▼

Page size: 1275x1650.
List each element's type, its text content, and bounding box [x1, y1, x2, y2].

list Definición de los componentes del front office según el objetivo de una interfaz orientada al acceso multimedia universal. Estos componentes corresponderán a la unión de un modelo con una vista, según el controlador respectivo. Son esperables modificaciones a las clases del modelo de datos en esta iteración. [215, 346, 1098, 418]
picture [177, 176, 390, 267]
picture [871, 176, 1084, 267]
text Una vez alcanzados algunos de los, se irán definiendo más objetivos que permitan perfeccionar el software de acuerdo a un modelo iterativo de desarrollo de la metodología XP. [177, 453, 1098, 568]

▲
▼

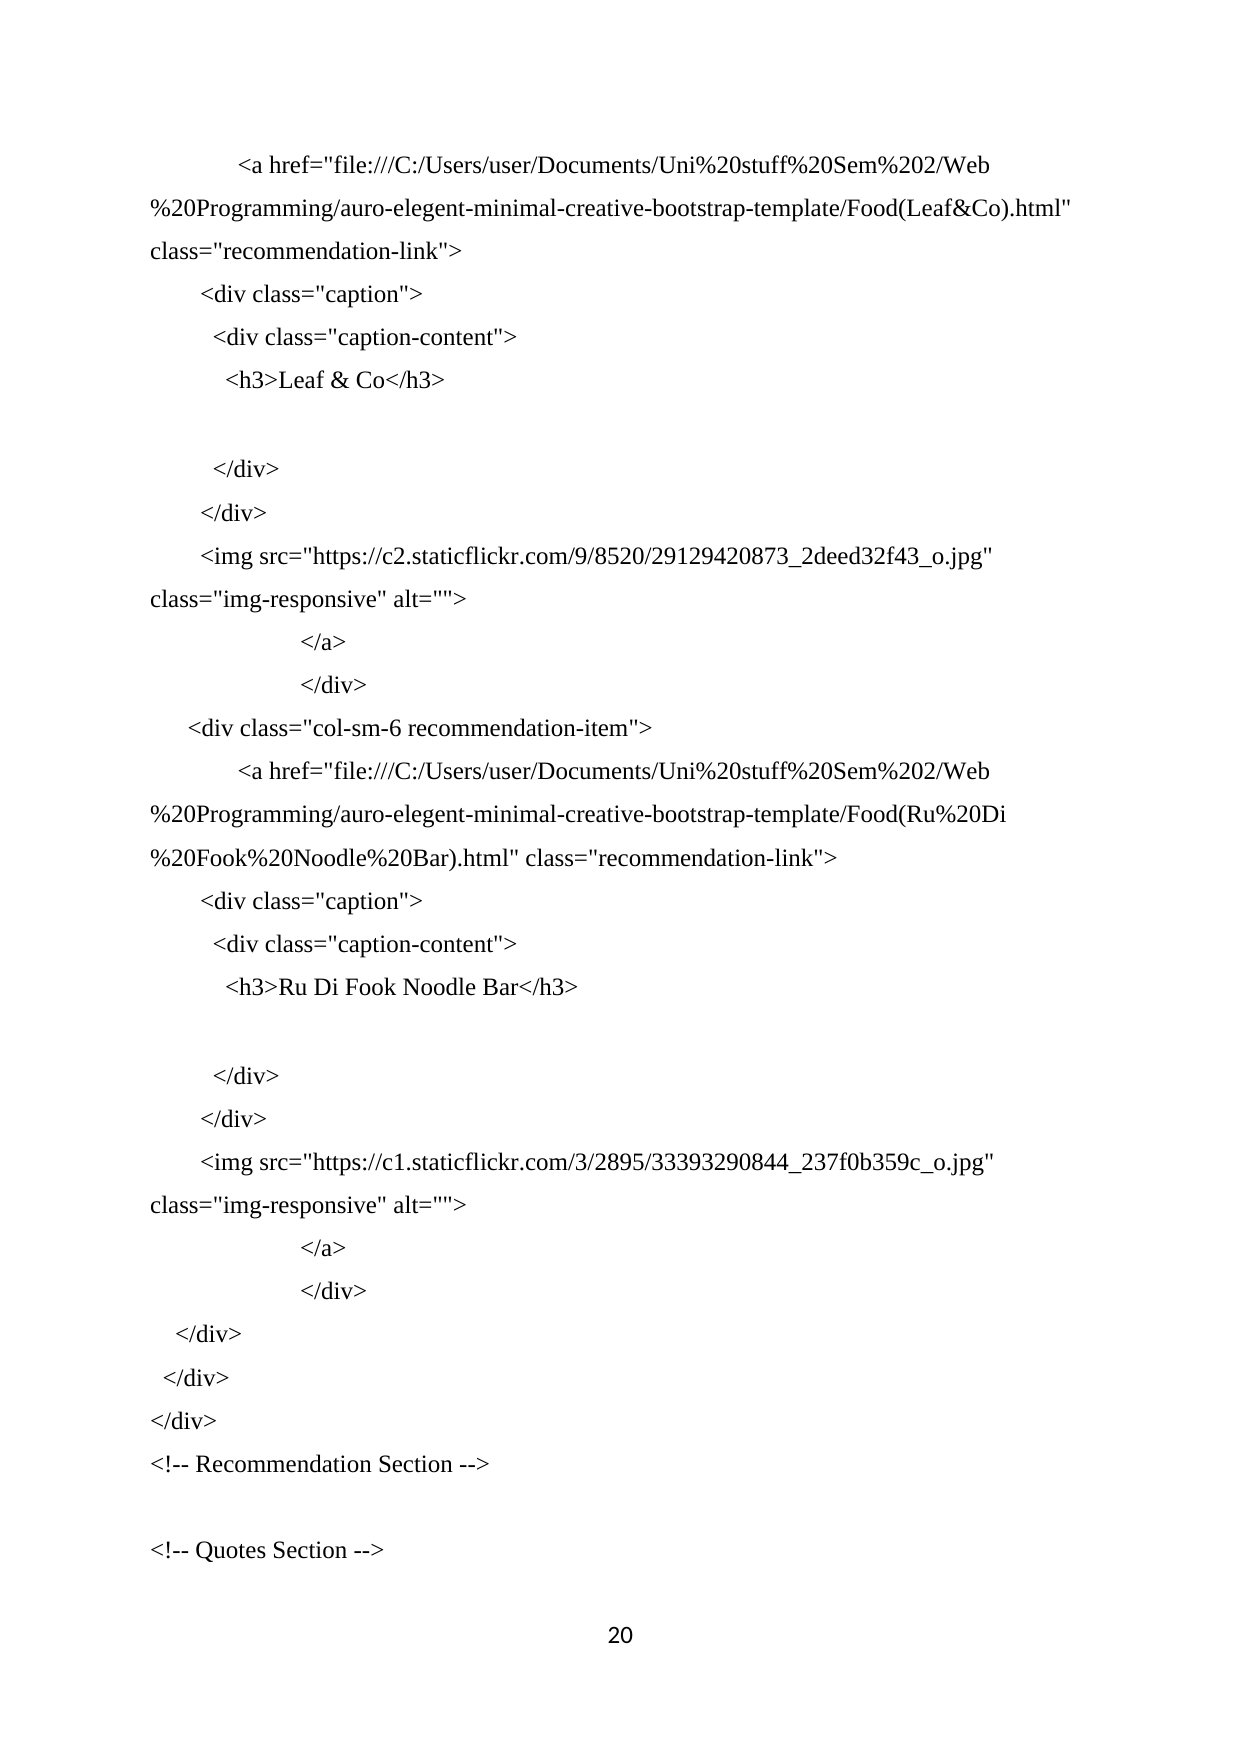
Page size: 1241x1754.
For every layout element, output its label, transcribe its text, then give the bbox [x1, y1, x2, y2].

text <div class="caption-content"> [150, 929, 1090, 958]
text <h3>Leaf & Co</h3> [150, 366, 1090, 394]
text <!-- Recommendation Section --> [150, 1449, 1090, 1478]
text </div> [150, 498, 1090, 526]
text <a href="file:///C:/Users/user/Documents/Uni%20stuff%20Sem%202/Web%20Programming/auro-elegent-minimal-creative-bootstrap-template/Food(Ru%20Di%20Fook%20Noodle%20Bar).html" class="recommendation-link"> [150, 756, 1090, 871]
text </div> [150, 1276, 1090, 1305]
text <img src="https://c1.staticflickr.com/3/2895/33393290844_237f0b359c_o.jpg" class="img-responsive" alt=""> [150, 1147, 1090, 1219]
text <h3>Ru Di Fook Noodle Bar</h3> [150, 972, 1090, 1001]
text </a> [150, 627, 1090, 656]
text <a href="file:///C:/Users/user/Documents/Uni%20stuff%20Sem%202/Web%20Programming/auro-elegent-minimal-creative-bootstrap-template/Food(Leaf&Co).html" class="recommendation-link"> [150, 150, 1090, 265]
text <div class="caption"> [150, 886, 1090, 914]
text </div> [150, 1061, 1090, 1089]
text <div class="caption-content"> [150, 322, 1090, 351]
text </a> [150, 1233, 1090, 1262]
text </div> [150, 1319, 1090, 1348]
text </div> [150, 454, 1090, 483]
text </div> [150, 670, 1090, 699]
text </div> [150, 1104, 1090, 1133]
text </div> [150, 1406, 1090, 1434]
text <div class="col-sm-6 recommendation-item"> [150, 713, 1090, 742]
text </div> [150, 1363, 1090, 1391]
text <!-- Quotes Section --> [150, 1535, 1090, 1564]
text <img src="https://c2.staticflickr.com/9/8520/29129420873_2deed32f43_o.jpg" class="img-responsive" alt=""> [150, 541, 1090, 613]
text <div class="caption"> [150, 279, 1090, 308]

▲

## WHAT TO PRODUCE:
When a line in the records above contains the word "size", copy it.

## TASK SOLUTION:
Page size: 1275x1650.
Page size: 1241x1754.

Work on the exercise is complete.